The ghost in the title of this slim pamphlet (37 pages including prelims and a foreword) is the shade of poet Sean Bonney, who was a friend and colleague of McSherry. Many of these poems write back to or are haunted by Bonney, and the best poem, or sequence of poems, in the book is ‘A Series of Posthumous Discourses with Sean Bonney’, which does exactly what it says.
Bonney’s first pamphlet was a scrappy rebellious free verse affair, wrapped in a bright pink cover, entitled Marijuana in the Breadbin. After some further pamphlets from fugitive small presses Salt offered up Pitch Blade Control, and although the alt.publishing continued, Letters Against the Firmament, a surprising choicefrom Enitharmon Press, established Bonney as a revolutionary, considered and angry writer. This was reinforced by the online publication of a Selected Writing (All This Burning, Ill Will Editions) and the analogue volume Our Death from Commune Editions, which confirmed Bonney as a political writer for our time, seemingly as happy on the barricades as within the confines of a paperback book.

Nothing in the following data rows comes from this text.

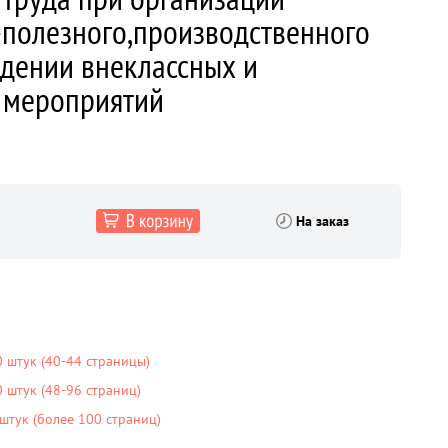
полезного,производственного
едении внеклассных и
 мероприятий
На заказ
 штук (40-44 страницы)
штук (48-96 страниц)
тук (более 100 страниц)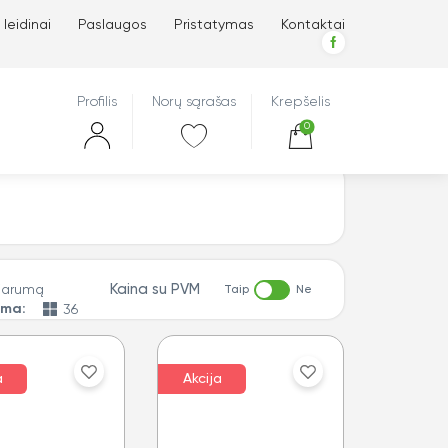
 leidinai
Paslaugos
Pristatymas
Kontaktai
Profilis
Norų sąrašas
Krepšelis
0
Kaina su PVM
Taip
Ne
oma:
a
Akcija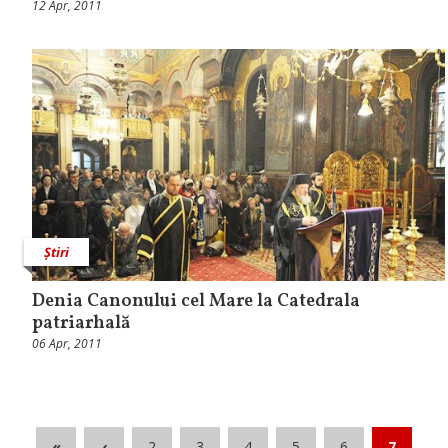
12 Apr, 2011
Știri
Denia Canonului cel Mare la Catedrala
patriarhală
06 Apr, 2011
«
‹
2
3
4
5
6
7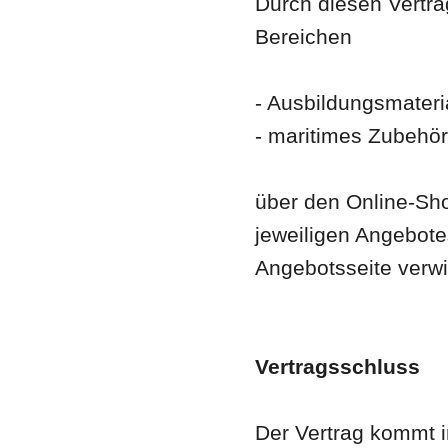
Durch diesen Vertra
Bereichen
- Ausbildungsmateri
- maritimes Zubehör
über den Online-Sho
jeweiligen Angebote
Angebotsseite verw
Vertragsschluss
Der Vertrag kommt 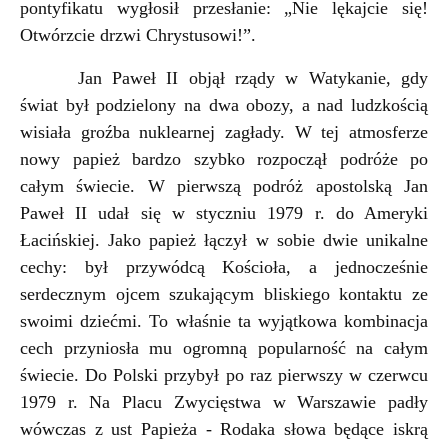
pontyfikatu wygłosił przesłanie: „Nie lękajcie się!
Otwórzcie drzwi Chrystusowi!”.
Jan Paweł II objął rządy w Watykanie, gdy
świat był podzielony na dwa obozy, a nad ludzkością
wisiała groźba nuklearnej zagłady. W tej atmosferze
nowy papież bardzo szybko rozpoczął podróże po
całym świecie. W pierwszą podróż apostolską Jan
Paweł II udał się w styczniu 1979 r. do Ameryki
Łacińskiej. Jako papież łączył w sobie dwie unikalne
cechy: był przywódcą Kościoła, a jednocześnie
serdecznym ojcem szukającym bliskiego kontaktu ze
swoimi dziećmi. To właśnie ta wyjątkowa kombinacja
cech przyniosła mu ogromną popularność na całym
świecie. Do Polski przybył po raz pierwszy w czerwcu
1979 r. Na Placu Zwycięstwa w Warszawie padły
wówczas z ust Papieża - Rodaka słowa będące iskrą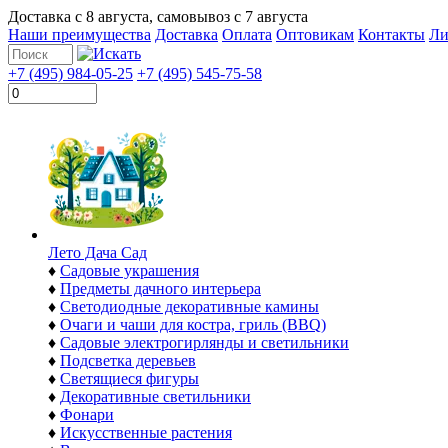
Доставка с
8 августа
, самовывоз с
7 августа
Наши преимущества
Доставка
Оплата
Оптовикам
Контакты
Ли
+7 (495) 984-05-25
+7 (495) 545-75-58
Лето Дача Сад
♦
Садовые украшения
♦
Предметы дачного интерьера
♦
Светодиодные декоративные камины
♦
Очаги и чаши для костра, гриль (BBQ)
♦
Садовые электрогирлянды и светильники
♦
Подсветка деревьев
♦
Светящиеся фигуры
♦
Декоративные светильники
♦
Фонари
♦
Искусственные растения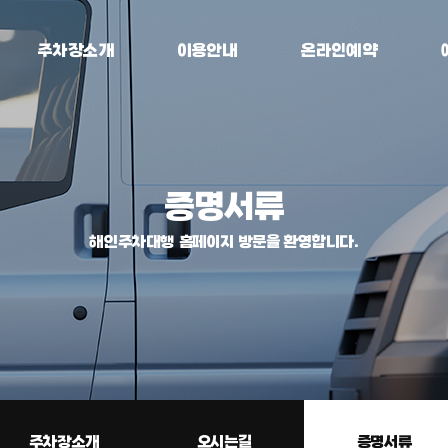
주차장소개
이용안내
온라인예약
증명서류
해인주차대행 홈페이지 방문을 환영합니다.
주차장소개
오시는길
증명서류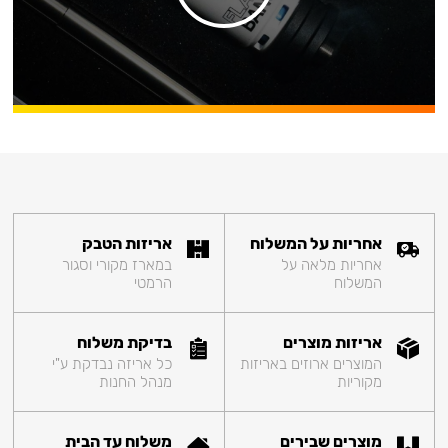
אחריות על המשלוח
אריזות הטבק
אחריות מלאה על
במארז מקורי וסגור
המשלוח
הרמטי
אריזות מוצרים
בדיקת משלוח
המוצרים ארוזים באריזות
כל אריזה נבדקת ע"י
מקוריות
מנהל החנות
מוצרים שבירים
משלוח עד הבית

McSherry addresses Bonney in various ways and in various places. She adopts his shouty straightforwardness (‘Bonney is fucking dead’), discusses his politics:
I was just sitting here thinking of you
and how from a certain perspective society is nothing but the interaction of
planes of power
although that’s the kind of perspective that can kills us and in articular you
and welcomes even her privacy to be haunted:
I welcome your transparent interruptions
you may peep and glimmer away
The four poems in ‘A Series…’ are unsettled, emotional and yet lucid reflections which move towards a calming acceptance of death and loss, tempered slightly by the idea of the author leaving their writing behind:
and I am here, I am here, I am still here
filling this page with lines that maybe someone somewhere will read
and know that even so you can hunker down if you want to
you can write and (same thing) survive
The rest of the poetry in this collection feels less engaged with Bonney, although he lurks as a presence throughout. ‘Zonbi’ plays with the idea of persistence and wished-for resurrection in its discussion of light:
Light requires no reason to go on,
so why should you? Get up from the ground
whilst ‘Hamlet V:1’ deconstructs and revisions Shakespeare to focus on the fact that ‘people can get used to anything, / perhaps even knowing that we’ll die.’ Other texts focus on memory, giving blood (a long poem awkwardly printed sideways), ideas of home and transience, whilst ‘A Discourse’ seems to be the poet talking to herself. There is also an autumnal confession that the narrator ‘fell in love with Death’, although at the end of the poem ‘Death quietly drowns.’
If there’s a echo of Anne Sexton in McSherry ‘s report that ‘Wide-eyed Death hovered helplessly by my side’ and that ‘Death has no heart’, all the poems here evidence an ongoing engagement with both Death, personified and abstract, and Bonney himself. McSherry embraces and explores loss, grieving for ‘the names, the many names / my mouth will never form again’, and allows a lover’s words to ‘fall on me in place of you’. There is something very moving and resilient about facing up to absence, ‘star[ing] up into endless night’, whilst reasserting the persistence of poetry in the word.